** Opening Records provided block **

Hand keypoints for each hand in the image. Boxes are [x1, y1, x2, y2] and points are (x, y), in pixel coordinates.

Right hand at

** Closing Records provided block **
** Opening Records provided block **

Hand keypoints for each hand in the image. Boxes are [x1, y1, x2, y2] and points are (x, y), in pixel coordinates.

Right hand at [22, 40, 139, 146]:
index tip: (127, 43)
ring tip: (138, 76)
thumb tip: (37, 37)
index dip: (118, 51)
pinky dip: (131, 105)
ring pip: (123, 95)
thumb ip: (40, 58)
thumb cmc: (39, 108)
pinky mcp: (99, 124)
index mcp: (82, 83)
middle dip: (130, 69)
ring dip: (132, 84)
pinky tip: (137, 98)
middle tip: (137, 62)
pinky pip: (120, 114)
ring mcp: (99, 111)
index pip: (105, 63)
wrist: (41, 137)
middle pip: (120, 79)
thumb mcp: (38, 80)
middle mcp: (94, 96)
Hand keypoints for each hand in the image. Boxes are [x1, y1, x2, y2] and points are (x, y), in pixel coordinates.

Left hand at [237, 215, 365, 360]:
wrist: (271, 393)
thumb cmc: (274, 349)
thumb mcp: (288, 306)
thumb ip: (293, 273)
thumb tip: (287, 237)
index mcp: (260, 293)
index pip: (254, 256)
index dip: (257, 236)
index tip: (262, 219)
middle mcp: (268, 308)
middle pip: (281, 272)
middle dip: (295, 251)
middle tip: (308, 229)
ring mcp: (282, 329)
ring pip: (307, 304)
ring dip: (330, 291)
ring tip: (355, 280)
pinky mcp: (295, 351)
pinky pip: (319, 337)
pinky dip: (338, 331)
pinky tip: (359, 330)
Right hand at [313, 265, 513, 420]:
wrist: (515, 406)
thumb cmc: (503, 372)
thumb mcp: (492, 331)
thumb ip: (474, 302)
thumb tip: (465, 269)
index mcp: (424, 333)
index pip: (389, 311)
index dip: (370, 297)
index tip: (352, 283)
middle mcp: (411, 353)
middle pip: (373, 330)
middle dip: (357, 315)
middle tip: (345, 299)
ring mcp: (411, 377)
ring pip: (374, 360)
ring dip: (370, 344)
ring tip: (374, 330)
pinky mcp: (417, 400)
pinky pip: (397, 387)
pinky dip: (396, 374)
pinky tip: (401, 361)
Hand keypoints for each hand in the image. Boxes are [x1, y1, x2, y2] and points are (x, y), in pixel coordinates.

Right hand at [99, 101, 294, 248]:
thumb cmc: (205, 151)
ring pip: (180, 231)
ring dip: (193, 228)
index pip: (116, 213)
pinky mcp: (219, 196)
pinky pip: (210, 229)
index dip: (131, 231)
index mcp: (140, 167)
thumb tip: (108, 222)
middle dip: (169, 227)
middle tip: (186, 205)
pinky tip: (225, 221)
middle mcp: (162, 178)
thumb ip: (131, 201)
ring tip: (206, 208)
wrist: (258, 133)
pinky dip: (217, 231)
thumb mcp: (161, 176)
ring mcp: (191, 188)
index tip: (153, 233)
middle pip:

** Closing Records provided block **

### Your instructions
Above are the records; repeat exactly the lines from the one holding "pinky tip: (359, 330)" down to the one holding "pinky tip: (401, 361)", end lines included.

### Expected answer
pinky tip: (359, 330)
Right hand at [313, 265, 513, 420]:
wrist: (515, 406)
thumb cmc: (503, 372)
thumb mcp: (492, 331)
thumb ip: (474, 302)
thumb tip: (465, 269)
index mcp: (424, 333)
index pip: (389, 311)
index dip: (370, 297)
index tip: (352, 283)
middle mcp: (411, 353)
middle pip: (373, 330)
middle dip: (357, 315)
middle tip: (345, 299)
ring mcp: (411, 377)
ring pip: (374, 360)
ring dip: (370, 344)
ring tip: (374, 330)
pinky mcp: (417, 400)
pinky pip: (397, 387)
pinky dip: (396, 374)
pinky tip: (401, 361)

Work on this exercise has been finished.